Por que Vasco e Botafogo ainda não estão na primeira prateleira?

Apesar da melhora na situação e algumas contratações, os elencos atuais de seus clubes estão longe de ser da primeira prateleira do mercado

Fonte: Pixnio

Passados pouco mais de um ano desde a aprovação da lei das SAFs (sociedades anônimas do futebol), os torcedores de clubes que se tornaram empresas, como o Vasco da Gama e Botafogo, começam a sentir que ainda falta muito para seus clubes de coração voltarem a ser competitivos no cenário nacional.

Apesar da melhora na situação e algumas contratações, os elencos atuais de seus clubes estão longe de ser da primeira prateleira do mercado. Sem dúvidas os favoritos nos sites de apostas ainda são o Palmeiras e o Flamengo, com Atlético-MG e Corinthians logo atrás.

Primeiramente é preciso entender que os investidores que adquiriram as ações desses clubes também assumiram suas dívidas milionárias e que elas precisam ser pagas. 

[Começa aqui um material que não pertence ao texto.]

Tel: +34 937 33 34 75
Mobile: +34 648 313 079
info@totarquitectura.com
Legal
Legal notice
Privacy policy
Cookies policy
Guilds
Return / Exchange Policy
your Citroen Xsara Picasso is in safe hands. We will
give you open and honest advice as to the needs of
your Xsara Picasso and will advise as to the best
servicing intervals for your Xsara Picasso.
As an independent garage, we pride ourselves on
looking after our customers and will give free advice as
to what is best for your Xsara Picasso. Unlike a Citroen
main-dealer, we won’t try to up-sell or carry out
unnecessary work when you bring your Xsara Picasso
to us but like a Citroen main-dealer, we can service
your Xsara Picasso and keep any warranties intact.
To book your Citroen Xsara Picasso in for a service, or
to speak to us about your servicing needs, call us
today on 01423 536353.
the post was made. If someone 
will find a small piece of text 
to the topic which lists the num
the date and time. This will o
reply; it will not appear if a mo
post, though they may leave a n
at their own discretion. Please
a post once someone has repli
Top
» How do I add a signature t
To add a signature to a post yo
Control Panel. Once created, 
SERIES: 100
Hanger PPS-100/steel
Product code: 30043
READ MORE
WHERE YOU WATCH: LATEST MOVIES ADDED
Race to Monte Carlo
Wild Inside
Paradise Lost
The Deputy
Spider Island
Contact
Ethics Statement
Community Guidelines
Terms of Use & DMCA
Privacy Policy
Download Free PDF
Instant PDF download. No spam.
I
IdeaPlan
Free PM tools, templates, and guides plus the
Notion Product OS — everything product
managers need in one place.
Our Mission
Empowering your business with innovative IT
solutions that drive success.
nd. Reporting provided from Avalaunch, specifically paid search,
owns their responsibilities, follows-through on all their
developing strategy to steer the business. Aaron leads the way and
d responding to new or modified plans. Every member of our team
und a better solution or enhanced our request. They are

Será preciso implantar uma gestão profissional, enxugar os gastos e estipular determinadas limitações para que esses clubes possam funcionar como verdadeiras empresas e darem lucro. Isso não irá acontecer a curto prazo: os resultados, caso tudo corra bem, serão sentidos a médio e longo prazo.

As dificuldades iniciais não devem deixar o torcedor chateado, afinal ter uma situação estável e um caixa repleto de dinheiro para investir no futebol não é garantia de sucesso para clube algum nem do Brasil e nem mesmo do exterior.

O mercado mundial está repleto de exemplos de grandes equipes milionárias que não ganharam absolutamente nada por anos.

Uma nova fase para o Vasco

O Club de Regatas Vasco da Gama, agora comandado pela 777 Partners, tem até contratado alguns bons atletas para a temporada de 2023.

Um novo comandante foi contratado para esse novo Vasco, que ocupará o lugar de Jorginho: será Maurício Barbieri, ex-Red Bull Bragantino. Para diretor-técnico chega o velho conhecido Abel Braga.

O Cruz-Maltino já contratou para temporada de 2023 o volante Patrick De Lucca, o atacante Pedro Raul, vindo do Goiás, o zagueiro Léo Pelé, o lateral Lucas Piton, ex-Corinthians, o zagueiro Robson Bambu e o lateral uruguaio Pumita Rodríguez, dentre outros.

Apesar de não serem grandes nomes do futebol nacional a 777 Partners fez um grande investimento nessas contratações e busca bons resultados já no Campeonato Carioca.

Botafogo investe nos jovens

Já o Botafogo também precisa de um certo tempo para se organizar. Mesmo com os investimentos feitos pela SAF o clube tem tido algumas dificuldades para lidar com seu fluxo de caixa. O clube não tem honrado seus compromissos pontualmente em relação às luvas, comissões a empresários e premiações aos jogadores.

Desde que John Textor assumiu o comando do clube, tem se procurado equilibrar a balança entres despesas e arrecadação, mas essa é uma tarefa que vai exigir muita engenharia financeira e os resultados reais só deverão aparecer a médio prazo. Mesmo no Carioca o time deve alternar o uso de titulares e reservas.

O Glorioso direcionou seus investimentos para jovens jogadores que poderão trazer retorno dentro de campo mas também no caixa, como o zagueiro equatoriano de 25 anos Luís Segovia que veio do Independiente del Valle, o atacante Carlos Alberto de apenas 20 anos que veio do América-MG, o meia Caio Vitor e o volante Marlon Freitas, que atuava no Atlético-GO

Outra investida está ocorrendo na Inglaterra, o clube pretende contratar por empréstimo o jovem atacante uruguaio Facundo Pellistri de apenas 21 anos do Manchester United. 

O jogador não tem tido muitas chances de atuar no time principal do Manchester United, apesar de ter jogado pela seleção Uruguaia na Copa do Mundo do Catar, e pode ser uma boa oportunidade para reforçar o elenco do clube da estrela solitária.